Rarely were the people placed on probation for marriage reconciliation or domestic violence required to undergo psychiatric treatment. Those convicted of attempted suicide (before the 1961 Suicide Act decriminalized the offense) were commonly placed on probation with a condition in the bond of psychiatric treatment. Indeed, Settle concludes that probation “played an important, yet often overlooked, role in expanding the provision of psychiatric treatment to people who otherwise would not have received it” (14). Likewise, men placed on probation for gross indecency and for indecent assault (notably on victims under sixteen years of age) were also required to undergo medical treatment. This was especially the case in the 1940s and 1950s, when men convicted of gross indecency were afforded psychoanalysis, hormone therapy, or aversion therapy to cure their sexual activity. In contrast, women convicted of solicitation for the purposes of prostitution were more likely to be sent to a voluntary rescue home for moral guidance and domestic training as a condition of probation. If the 1957 Wolfenden Committee Report on Homosexual Offences and Prostitution led to the decriminalization of consensual sexual acts that take place in private between men over the age of twenty-one (in the 1967 Sexual Offences Act), the same report led to the 1959 Street Offences Act which increased the penalties for soliciting, with the explicit aim of encouraging women to accept being placed on probation.

At the close of each chapter, Settle turns to the evidence to be found in the annual reports of probation committees and probation officers’ testimonies to assess the effectiveness of probation. The evidence is inevitably shaky, since it comes from those who have an interest in demonstrating the success of their own work. There seems to have been no system in place to record whether probationers went on to reoffend after their probation period ended. Yet Settle concedes little to those who insist that the modern policing of individuals and families is conducted less by punishment and more by the normalizing agencies of social welfare, which use breaches of the criminal law as an opening for a disciplinary intervention. This approach, for Settle, obscures the positive aspects of probation—protecting people from domestic violence, sexual abuse, and self-harm—and probation's “potential to bring about real, long-lasting change” (207), including change, moreover, in the standards of male behavior. Male probationers were expected to toe the mark of “domesticated respectable masculinity that required them to fulfil the role of a caring and responsible husband, father and breadwinner” (218).

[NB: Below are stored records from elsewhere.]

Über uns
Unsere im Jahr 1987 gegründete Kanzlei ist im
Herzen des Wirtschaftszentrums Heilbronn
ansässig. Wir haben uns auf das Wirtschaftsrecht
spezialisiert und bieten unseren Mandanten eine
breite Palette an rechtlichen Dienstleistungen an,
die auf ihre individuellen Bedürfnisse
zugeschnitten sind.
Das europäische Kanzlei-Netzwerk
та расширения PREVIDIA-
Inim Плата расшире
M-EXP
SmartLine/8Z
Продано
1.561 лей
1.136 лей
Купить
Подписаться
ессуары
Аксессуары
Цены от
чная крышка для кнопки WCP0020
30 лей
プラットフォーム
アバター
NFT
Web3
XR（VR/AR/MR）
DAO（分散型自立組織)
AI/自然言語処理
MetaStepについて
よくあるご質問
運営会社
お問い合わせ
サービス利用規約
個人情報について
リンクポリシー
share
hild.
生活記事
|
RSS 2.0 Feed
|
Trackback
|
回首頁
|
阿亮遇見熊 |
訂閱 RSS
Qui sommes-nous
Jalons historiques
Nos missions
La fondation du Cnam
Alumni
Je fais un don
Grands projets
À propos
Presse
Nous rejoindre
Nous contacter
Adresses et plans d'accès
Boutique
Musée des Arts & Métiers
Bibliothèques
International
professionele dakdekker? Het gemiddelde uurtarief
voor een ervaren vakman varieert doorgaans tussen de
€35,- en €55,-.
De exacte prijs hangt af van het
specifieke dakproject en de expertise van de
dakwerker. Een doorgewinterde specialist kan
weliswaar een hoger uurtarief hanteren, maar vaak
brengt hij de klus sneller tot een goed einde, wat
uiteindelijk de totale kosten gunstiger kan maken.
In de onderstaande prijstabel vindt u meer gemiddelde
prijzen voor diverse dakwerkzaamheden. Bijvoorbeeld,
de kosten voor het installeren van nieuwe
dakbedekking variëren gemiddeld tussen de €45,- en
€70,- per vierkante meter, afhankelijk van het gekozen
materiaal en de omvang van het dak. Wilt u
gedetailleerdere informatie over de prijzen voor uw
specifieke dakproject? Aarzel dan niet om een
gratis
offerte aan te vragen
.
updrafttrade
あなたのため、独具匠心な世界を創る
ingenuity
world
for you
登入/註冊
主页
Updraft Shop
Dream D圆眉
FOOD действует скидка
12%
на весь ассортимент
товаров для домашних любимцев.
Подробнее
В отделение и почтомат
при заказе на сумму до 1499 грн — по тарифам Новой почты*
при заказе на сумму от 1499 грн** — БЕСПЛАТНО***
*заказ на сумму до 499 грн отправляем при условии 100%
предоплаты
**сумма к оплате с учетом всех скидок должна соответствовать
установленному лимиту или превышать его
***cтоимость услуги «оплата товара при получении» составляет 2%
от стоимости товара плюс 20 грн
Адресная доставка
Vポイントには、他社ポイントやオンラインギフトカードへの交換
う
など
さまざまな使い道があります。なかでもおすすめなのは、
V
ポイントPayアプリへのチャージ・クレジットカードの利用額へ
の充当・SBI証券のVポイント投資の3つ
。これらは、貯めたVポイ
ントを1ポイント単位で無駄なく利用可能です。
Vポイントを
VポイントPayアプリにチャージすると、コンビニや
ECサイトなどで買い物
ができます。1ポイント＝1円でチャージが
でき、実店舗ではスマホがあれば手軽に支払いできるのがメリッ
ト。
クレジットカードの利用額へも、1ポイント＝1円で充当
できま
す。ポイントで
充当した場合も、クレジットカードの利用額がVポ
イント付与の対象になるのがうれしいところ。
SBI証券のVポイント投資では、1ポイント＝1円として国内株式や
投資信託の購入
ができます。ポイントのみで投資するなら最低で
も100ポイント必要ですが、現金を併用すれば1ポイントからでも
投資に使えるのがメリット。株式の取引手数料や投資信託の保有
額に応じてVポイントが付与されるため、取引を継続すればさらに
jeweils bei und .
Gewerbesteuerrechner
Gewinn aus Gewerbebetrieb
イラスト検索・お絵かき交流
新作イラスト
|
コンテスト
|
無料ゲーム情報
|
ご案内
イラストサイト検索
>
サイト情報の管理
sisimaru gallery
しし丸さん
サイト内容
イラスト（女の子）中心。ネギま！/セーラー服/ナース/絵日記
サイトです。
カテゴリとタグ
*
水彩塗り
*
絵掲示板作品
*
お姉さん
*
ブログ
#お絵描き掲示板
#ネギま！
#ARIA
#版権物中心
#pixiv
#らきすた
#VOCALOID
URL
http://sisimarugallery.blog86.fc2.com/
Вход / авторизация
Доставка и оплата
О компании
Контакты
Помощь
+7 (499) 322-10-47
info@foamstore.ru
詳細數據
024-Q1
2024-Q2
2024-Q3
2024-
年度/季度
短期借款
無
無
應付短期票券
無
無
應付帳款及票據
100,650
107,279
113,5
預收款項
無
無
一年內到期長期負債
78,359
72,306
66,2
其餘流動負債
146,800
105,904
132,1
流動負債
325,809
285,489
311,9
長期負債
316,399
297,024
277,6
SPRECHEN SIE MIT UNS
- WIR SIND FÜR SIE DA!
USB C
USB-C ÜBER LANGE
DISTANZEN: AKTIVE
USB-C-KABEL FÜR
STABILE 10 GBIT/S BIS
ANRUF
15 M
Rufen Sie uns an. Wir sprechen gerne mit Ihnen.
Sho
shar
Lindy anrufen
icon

This is all well said, and a valuable riposte to those who see only the disciplinary logic of welfare. Yet Settle's argument that probation was effective, especially when psychiatric treatment was ordered, may convince in relation to attempted suicide, indecent assault, and indecent exposure. The argument is far less compelling when it comes to gross indecency, where probation sought to cure behavior that is not pathological, or domestic violence, for which probation was too often a reprieve for the inveterate wife-beater, or prostitution, for which probation sought to moralize women out of work that paid the bills.

References

1 Source: 1907 Probation of Offenders Act.